Document extract -
▬▬▬▬▬▬

5G will be a reset opportunity for many manufacturers who have been also-rans in the smartphone market, and Intel hopes to be one of them. The company is attempting to insinuate itself into the market for handsets in China through a strategic collaboration with Unigroup Spreadtrum & RDA, a fabless semiconductor company. Intel said the two will co-develop an Android-based high-end 5G smartphone, relying on Spreadtrum’s expertise in chipsets for mobile and IoT applications, and incorporating Intel’s 5G modem. Chinese carriers are planning to introduce 5G services in 2019, and the two manufacturers plan to have handsets ready.

Prior to the show, Intel said it is working with Dell, HP, Lenovo, and Microsoft to bring 5G connectivity to Windows PCs using Intel’s XMM 8000 series 5G modems. Intel said it expects the first commercial 5G-connected PCs to make it to market in the second half of 2019.

▬▬▬▬▬▬

Tasks to perform -
• A. In the passage about Intel's 5G plans, which company is Intel working with to develop a 5G smartphone for China?
• B. Rewrite part of the passage about Intel's 5G plans, beginning at the words "5G will be a" and stopping after "have handsets ready.", with "handsets" replaced by "phones".
Rely only on the passage about Intel's 5G plans.

▬▬▬▬▬▬

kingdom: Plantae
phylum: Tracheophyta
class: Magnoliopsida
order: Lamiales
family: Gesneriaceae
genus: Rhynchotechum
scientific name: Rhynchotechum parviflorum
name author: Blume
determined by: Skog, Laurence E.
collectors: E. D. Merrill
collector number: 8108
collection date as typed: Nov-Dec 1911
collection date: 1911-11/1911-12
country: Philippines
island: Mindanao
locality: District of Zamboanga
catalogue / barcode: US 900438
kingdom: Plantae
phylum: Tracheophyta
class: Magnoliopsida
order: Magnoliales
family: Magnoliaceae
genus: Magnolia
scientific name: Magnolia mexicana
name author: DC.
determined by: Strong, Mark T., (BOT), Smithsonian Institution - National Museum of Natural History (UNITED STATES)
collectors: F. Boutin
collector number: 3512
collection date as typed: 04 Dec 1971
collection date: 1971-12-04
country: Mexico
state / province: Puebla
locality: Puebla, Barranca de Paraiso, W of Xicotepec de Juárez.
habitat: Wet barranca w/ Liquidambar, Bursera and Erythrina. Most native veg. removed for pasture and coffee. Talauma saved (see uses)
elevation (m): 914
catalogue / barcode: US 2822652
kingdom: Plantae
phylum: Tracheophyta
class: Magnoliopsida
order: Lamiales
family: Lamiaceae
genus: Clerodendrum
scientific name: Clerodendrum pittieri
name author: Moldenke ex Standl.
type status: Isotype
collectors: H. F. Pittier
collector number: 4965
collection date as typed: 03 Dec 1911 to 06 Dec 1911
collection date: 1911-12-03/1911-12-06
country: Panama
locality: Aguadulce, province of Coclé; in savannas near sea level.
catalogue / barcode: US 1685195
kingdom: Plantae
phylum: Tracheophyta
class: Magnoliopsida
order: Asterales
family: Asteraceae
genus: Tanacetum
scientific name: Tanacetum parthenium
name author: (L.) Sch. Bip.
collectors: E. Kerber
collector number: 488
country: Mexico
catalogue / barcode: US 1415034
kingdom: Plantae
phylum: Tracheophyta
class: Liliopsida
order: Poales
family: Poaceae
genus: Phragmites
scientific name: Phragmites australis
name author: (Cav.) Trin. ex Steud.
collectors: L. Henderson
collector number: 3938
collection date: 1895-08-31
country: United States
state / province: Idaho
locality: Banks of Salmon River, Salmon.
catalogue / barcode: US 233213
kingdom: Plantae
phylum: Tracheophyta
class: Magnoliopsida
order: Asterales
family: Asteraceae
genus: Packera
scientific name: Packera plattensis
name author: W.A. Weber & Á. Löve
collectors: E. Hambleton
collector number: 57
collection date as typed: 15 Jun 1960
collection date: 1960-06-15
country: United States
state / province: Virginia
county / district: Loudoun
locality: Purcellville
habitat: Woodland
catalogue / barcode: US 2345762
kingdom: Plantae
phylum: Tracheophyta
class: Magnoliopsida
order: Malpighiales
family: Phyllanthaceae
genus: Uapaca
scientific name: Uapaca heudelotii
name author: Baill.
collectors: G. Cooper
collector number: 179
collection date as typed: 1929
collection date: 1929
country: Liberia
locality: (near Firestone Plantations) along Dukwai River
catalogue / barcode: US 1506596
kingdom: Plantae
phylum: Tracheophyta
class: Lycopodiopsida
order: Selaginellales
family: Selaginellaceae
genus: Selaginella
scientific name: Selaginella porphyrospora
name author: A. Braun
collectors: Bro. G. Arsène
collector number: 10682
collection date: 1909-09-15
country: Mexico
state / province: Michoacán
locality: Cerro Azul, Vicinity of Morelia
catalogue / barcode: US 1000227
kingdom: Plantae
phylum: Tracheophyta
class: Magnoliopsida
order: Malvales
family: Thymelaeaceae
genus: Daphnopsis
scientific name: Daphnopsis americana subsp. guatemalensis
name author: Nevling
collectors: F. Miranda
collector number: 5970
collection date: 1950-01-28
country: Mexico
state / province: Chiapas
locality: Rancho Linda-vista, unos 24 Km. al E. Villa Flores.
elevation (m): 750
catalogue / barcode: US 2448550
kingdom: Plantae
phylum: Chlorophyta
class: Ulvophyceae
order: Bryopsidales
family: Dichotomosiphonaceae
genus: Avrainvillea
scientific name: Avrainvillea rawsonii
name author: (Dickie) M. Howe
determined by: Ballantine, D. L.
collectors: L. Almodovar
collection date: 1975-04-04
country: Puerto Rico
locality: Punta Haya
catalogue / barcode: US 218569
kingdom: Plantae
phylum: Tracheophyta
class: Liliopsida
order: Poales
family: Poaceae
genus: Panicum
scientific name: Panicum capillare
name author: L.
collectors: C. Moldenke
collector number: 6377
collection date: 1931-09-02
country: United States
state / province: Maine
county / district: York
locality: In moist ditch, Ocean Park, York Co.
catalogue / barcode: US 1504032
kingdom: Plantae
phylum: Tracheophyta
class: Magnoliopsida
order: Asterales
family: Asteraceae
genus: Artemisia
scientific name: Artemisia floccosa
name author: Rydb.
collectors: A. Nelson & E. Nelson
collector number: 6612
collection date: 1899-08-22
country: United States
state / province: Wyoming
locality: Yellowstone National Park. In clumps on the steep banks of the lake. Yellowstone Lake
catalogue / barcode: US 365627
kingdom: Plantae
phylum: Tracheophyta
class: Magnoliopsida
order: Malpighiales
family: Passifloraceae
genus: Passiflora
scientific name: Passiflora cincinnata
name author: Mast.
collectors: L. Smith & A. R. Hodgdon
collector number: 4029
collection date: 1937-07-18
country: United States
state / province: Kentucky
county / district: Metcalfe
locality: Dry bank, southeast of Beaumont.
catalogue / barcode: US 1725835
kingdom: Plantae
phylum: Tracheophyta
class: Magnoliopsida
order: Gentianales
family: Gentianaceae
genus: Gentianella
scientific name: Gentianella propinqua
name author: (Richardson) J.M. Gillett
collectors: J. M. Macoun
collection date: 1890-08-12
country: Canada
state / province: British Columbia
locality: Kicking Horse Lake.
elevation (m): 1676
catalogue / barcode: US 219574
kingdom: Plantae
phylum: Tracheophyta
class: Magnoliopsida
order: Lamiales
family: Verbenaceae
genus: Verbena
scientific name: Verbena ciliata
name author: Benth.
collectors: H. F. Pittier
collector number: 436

▬▬▬▬▬▬

Answers provided -
• A. Unigroup Spreadtrum & RDA, a fabless semiconductor company.

• B.
5G will be a reset opportunity for many manufacturers who have been also-rans in the smartphone market, and Intel hopes to be one of them. The company is attempting to insinuate itself into the market for phones in China through a strategic collaboration with Unigroup Spreadtrum & RDA, a fabless semiconductor company. Intel said the two will co-develop an Android-based high-end 5G smartphone, relying on Spreadtrum’s expertise in chipsets for mobile and IoT applications, and incorporating Intel’s 5G modem. Chinese carriers are planning to introduce 5G services in 2019, and the two manufacturers plan to have phones ready.